By Marian Faa
Anne Russell thought it was safe to drink alcohol while pregnant with her son, Seth, but her actions led to him being born with Foetal Alcohol Spectrum Disorder (FASD) — a condition she believes pushed him into the criminal justice system.
- Experts are calling for all children in Australia’s criminal justice system to be assessed for FASD
- It is believed up to 40 per cent of inmates in Australian prisons may have the disability, but most are undiagnosed
- A federal inquiry into FASD support, prevention and diagnosis is due to release its findings next month
Ms Russell does not know what happened to her son in prison, but she says he has never been the same since.

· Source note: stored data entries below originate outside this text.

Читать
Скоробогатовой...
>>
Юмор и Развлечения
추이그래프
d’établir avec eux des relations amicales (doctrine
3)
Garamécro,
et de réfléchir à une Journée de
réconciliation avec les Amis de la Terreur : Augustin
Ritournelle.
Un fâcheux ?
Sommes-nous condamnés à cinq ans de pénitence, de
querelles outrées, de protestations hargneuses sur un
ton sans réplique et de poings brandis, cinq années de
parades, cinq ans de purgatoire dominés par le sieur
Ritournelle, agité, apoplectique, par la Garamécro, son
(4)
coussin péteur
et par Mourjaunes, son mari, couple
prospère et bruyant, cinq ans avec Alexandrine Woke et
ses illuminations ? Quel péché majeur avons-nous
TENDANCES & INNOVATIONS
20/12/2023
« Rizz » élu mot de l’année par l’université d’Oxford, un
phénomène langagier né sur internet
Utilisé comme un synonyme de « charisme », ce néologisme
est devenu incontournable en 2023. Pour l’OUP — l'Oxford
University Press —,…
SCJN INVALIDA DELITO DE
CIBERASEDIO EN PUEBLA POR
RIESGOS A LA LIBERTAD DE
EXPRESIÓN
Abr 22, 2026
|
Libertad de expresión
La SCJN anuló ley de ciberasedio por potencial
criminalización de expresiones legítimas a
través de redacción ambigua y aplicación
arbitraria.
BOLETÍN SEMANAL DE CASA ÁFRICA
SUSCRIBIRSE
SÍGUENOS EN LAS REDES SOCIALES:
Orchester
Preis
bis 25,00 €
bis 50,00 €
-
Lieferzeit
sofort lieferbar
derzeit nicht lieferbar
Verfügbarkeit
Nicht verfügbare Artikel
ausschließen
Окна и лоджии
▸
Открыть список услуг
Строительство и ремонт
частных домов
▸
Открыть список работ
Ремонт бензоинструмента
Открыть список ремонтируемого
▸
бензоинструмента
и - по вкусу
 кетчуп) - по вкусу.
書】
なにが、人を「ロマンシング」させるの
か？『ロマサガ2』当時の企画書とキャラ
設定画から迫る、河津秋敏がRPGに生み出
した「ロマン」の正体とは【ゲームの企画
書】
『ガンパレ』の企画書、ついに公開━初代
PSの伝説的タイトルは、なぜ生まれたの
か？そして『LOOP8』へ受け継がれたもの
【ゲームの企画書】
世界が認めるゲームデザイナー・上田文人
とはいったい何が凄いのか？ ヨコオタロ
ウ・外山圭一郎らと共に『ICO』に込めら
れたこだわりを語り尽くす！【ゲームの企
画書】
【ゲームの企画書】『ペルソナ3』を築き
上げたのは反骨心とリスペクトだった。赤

Seth*, now 37, does not talk about the experience — in fact, he doesn’t talk much at all.
“He stays in his caravan 24/7,” Ms Russell said.
“He doesn’t come out, he doesn’t socialise.
“That was basically the end of him being able to live a relatively normal life.”
FASD is a condition that impairs brain and organ development when babies are exposed to alcohol before birth.
Calls for change
Research on rates of FASD in Australian prisons is extremely scant, but experts believe it could be as high as 40 per cent.
The only Australian study — conducted by the Telethon Institute in 2018 — found 36 per cent of children in a Western Australian youth detention centre had FASD.
Only two of them had been previously diagnosed.
The fear that many more children have the condition but are undiagnosed has sparked calls for sweeping changes to Australia’s criminal justice system.